The structural problem hasn't gone away: two heavy GPU clients (OCR via ROCm, LLM via Vulkan) sharing one physical AMD iGPU. Under sustained burst load they will fight, and the Vulkan client will lose. The watchdog will catch each loss within 180 seconds and restart it. The user will see a 3-minute "your batch is processing…" pause. Sometimes more.
There are four directions out of this:
- Throttle the queue worker — insert a 30-60 second gap between jobs. Trades user-perceived speed for stability. Probably fine for low-volume use, but feels like papering over the problem.
- Make Stage 2 cloud-fallback aware — when the local LLM has crashed recently, route the next call to a cloud LLM instead. The pipeline already has the abstraction; the routing logic is small. Costs maybe SGD 0.50 per 100 documents at typical volume — real money but not breakage-money.

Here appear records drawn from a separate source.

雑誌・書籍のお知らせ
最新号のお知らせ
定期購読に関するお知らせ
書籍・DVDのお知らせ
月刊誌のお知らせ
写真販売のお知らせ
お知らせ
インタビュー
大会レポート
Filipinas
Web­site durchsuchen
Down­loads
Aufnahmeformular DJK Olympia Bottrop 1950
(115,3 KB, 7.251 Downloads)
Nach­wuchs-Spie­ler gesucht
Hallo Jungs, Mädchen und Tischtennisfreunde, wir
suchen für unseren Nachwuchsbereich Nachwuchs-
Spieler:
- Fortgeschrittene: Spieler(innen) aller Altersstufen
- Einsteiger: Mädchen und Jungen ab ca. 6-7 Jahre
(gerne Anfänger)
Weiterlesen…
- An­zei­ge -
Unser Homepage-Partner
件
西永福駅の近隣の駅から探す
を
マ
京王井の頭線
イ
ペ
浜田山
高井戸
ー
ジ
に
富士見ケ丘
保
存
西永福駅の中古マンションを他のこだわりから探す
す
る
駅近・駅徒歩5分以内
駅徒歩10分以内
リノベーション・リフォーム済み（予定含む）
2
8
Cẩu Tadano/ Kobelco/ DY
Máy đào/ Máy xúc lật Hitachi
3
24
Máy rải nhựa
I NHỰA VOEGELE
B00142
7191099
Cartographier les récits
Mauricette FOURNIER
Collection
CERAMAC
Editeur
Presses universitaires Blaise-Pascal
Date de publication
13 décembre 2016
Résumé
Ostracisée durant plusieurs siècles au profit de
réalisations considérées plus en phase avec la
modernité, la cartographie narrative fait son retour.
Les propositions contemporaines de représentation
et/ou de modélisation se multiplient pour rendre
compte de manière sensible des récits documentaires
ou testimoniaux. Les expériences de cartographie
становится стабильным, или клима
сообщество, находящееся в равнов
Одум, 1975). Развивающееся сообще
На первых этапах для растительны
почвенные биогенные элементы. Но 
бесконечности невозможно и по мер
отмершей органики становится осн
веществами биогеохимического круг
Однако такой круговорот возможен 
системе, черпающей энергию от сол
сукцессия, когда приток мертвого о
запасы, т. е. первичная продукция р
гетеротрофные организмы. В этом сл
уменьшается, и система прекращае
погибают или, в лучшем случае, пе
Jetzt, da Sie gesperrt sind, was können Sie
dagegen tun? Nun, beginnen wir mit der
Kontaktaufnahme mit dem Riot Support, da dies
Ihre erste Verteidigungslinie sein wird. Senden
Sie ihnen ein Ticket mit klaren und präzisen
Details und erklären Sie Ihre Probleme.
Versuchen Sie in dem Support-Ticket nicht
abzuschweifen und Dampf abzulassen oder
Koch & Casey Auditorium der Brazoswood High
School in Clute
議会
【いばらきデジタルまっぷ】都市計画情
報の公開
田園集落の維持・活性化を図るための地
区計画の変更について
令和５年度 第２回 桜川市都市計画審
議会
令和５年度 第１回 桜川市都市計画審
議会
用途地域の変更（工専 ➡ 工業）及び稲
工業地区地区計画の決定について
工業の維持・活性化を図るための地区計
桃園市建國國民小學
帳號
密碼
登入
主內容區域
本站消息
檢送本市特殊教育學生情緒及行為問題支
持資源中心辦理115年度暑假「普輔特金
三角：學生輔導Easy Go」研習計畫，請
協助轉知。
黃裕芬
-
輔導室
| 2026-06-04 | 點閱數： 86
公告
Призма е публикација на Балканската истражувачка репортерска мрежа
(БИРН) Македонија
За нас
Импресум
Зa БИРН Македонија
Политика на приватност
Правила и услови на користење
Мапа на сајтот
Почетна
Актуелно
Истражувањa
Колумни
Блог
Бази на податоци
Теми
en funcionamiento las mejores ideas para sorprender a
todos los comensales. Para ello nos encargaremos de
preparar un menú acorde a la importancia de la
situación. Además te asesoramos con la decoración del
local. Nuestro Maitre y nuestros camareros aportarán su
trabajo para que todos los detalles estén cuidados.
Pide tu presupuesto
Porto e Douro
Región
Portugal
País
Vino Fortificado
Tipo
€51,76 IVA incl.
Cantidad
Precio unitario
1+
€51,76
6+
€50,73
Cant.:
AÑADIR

- Add a watchdog and live with it (what we did today). Cheap, observable, doesn't change the architecture. But every restart costs user latency, and you'll see them in the logs forever.
- Move the LLM off the workstation entirely — to a dedicated server (DGX Spark at SGD 7-8k), or to cloud full-time. Eliminates the contention root cause. Highest capital cost; lowest ongoing pain.
There's no objectively right answer; it depends on volume, budget, and how much variability in user-perceived latency you can tolerate. A workstation-tier deployment is a beautiful answer for prototyping and low-volume real use. It is not a beautiful answer for "burst of eight uploads at the same moment, every day, forever."
What this means if you're building something similar
A few rules I'd internalise before the next time:
- Burst-load test before you call it production. Trickle load hides every structural concurrency problem. Half an hour of bursting forty documents at a stack will tell you in advance what today's incident told me retrospectively.
- Single-worker servers need a CPU-aware watchdog, not just an HTTP one. The two-signal check is twenty lines of bash. It pays for itself the first time it doesn't kill a legit long call.
- Vulkan and ROCm on the same AMD GPU is a sharp edge. Not a deal-breaker; today's stack is still useful. But know that the failure mode exists, isn't documented well, and won't show up in any benchmark.
- The right point to graduate from workstation to dedicated server is when burst load happens often enough that the watchdog fires more than once a week. Until then, you're optimising for the wrong constraint.
The actual line between "workstation is enough" and "you need a server" is a function of how concurrent your real users are. For most teams that line is much further out than the vendor brochures imply. Today I learned where mine is.
Working notes from a hands-on day. Today's stack ships in production again as I write this — the watchdog is armed, the inputs are pixel-normalised, the gateway has its error guard. Tomorrow's first job will tell me whether any of this needs another pass.